Ne te trouble pas en te représentant l’ensemble de ta vie. Ne considère pas combien de peines et combien lourdes te surviendront[5] probablement ; mais, à propos de chacun des événements présents, demande-toi : Qu’y a-t-il d’insupportable, [d’intolérable] dans ce que je fais ? Tu rougiras de le confesser.

  1. ὤσπερ τὰς ἅλλας… φύσις. Cette première phrase est tout à fait incorrecte et sûrement altérée. Un des manuscrits donne ἑκάστῳ au lieu de ἕκαστος. Il semble, en effet, qu’il convienne de lire ἑκάστῳ et d’ajouter ou de substituer à un autre mot le verbe dont φύσις est le sujet. Les mots σχεδὸν ὄδον ne sont pas ici à leur place ; on ne s’explique pas cette restriction. C’est bien à tous les êtres que la nature a donné leurs facultés. Il faut donc substituer à ces deux mots le verbe, quel qu’il soit, signifiant donner, distribuer, qui a pour sujet φύσις.

    Les mots ἡ τῶν λογικῶν φύσις doivent aussi être changés en ἡ τῶν ὄλων φύσις, expression familière à Marc-Aurèle ; τῶν λογικῶν, qui se trouve à la ligne précédente, est répété ici par erreur.

    [Le verbe que réclame M. Couat et qui doit, autant que possible, ressembler graphiquement à ΣΧΕΔΟΝΟΣΟΝ, n’est malheureusement pas aisé à trouver. Casaubon avait voulu lire ΕΣΚΕΔΑΣΕΝ ; mais ce mot, dont le sens est si net (cf. supra p. 60, note 6), n’indiquerait-il pas une répartition arbitraire des dons de la nature, faite par le hasard et non par la Providence ? J’aimerais mieux lire ΕΧΟΡΗΓΗΣΕΝ, qui compte autant de lettres que ΣΧΕΔΟΝΟΣΟΝ, et nous présente les mêmes aux mêmes places (Χ, Σ, Ν, sans compter l’initiale : entre un Σ et un Ε lunaires la différence est, en effet, imperceptible).
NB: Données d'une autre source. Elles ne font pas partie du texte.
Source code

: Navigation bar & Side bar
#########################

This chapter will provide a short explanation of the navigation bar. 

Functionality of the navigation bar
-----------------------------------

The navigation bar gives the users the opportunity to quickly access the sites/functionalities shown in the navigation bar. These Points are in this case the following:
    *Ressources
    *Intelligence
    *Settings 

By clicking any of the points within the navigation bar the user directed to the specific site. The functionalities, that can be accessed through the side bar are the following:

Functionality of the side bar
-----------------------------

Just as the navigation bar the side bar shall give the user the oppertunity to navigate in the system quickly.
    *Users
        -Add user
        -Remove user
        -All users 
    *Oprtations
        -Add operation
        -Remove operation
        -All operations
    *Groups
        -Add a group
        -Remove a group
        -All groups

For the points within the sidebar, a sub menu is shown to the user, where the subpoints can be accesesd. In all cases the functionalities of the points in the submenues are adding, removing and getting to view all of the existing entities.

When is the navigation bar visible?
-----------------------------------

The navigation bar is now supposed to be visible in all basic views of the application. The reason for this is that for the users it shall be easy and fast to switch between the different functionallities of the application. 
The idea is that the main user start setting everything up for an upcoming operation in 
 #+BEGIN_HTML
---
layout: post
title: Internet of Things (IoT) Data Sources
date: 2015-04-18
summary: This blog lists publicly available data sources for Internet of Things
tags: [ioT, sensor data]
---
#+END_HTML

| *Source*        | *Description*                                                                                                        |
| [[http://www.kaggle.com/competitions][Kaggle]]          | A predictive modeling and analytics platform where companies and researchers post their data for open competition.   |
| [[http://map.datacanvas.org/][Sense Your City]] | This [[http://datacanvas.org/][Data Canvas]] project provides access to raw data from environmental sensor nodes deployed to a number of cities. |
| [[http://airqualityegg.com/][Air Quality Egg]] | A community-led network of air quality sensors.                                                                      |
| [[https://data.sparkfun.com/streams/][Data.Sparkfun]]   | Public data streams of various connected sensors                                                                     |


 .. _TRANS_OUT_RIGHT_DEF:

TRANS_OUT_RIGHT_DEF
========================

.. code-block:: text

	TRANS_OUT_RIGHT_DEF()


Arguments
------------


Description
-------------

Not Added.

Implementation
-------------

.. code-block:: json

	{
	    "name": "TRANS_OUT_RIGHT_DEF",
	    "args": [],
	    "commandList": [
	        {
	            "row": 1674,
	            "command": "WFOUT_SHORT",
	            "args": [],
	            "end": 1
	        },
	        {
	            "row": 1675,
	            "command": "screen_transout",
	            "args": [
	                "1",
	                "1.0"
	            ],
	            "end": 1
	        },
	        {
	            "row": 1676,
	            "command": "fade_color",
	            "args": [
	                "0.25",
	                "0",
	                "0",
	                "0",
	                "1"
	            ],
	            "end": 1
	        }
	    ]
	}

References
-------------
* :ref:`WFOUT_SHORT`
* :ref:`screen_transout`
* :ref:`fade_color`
Ma conjecture ne suppose guère, en somme, qu’une seule grosse tache ou un gros trou dans l’archétype, à la place des cinq lettres médianes du mot.]

  2. [Couat : « tout accident et toute contrariété. » — Cf. supra VI, 42.]
  3. [Cf. IV, 1, et VIII, 32. Ainsi, pour les Stoïciens, non seulement la souffrance n’est pas un mal, mais c’est pour le sage une chance heureuse, une occasion d’éprouver et d’exercer sa vertu et d’acquérir ainsi le bien véritable, en suivant les voies mêmes de Dieu.]
  4. [Couat : « et l’utiliser pour le but, quel qu’il soit, qu’il poursuit. » — Ce présent peut-il traduire l’aoriste ἂν ὤρμησε ? En changeant d’action, n’avons-nous pas changé de but ? ou bien si notre but a toujours été et est encore d’agir bien, sans nous préoccuper de la matière de notre action (VI, 50), que signifieraient ici ces mots : « quel qu’il soit, » appliqués au but ? — Je ne vois pas d’autre interprétation possible de ce passage que celle de M. Michaut.]
  5. ἐπιγεγενῆσθαι. Bien que ce parfait puisse, à la rigueur, s’expliquer comme un futur antérieur, le futur serait plus correct et plus clair ; j’ai traduit comme s’il y avait ἐπιγενήσεσθαι, adopté par Gataker.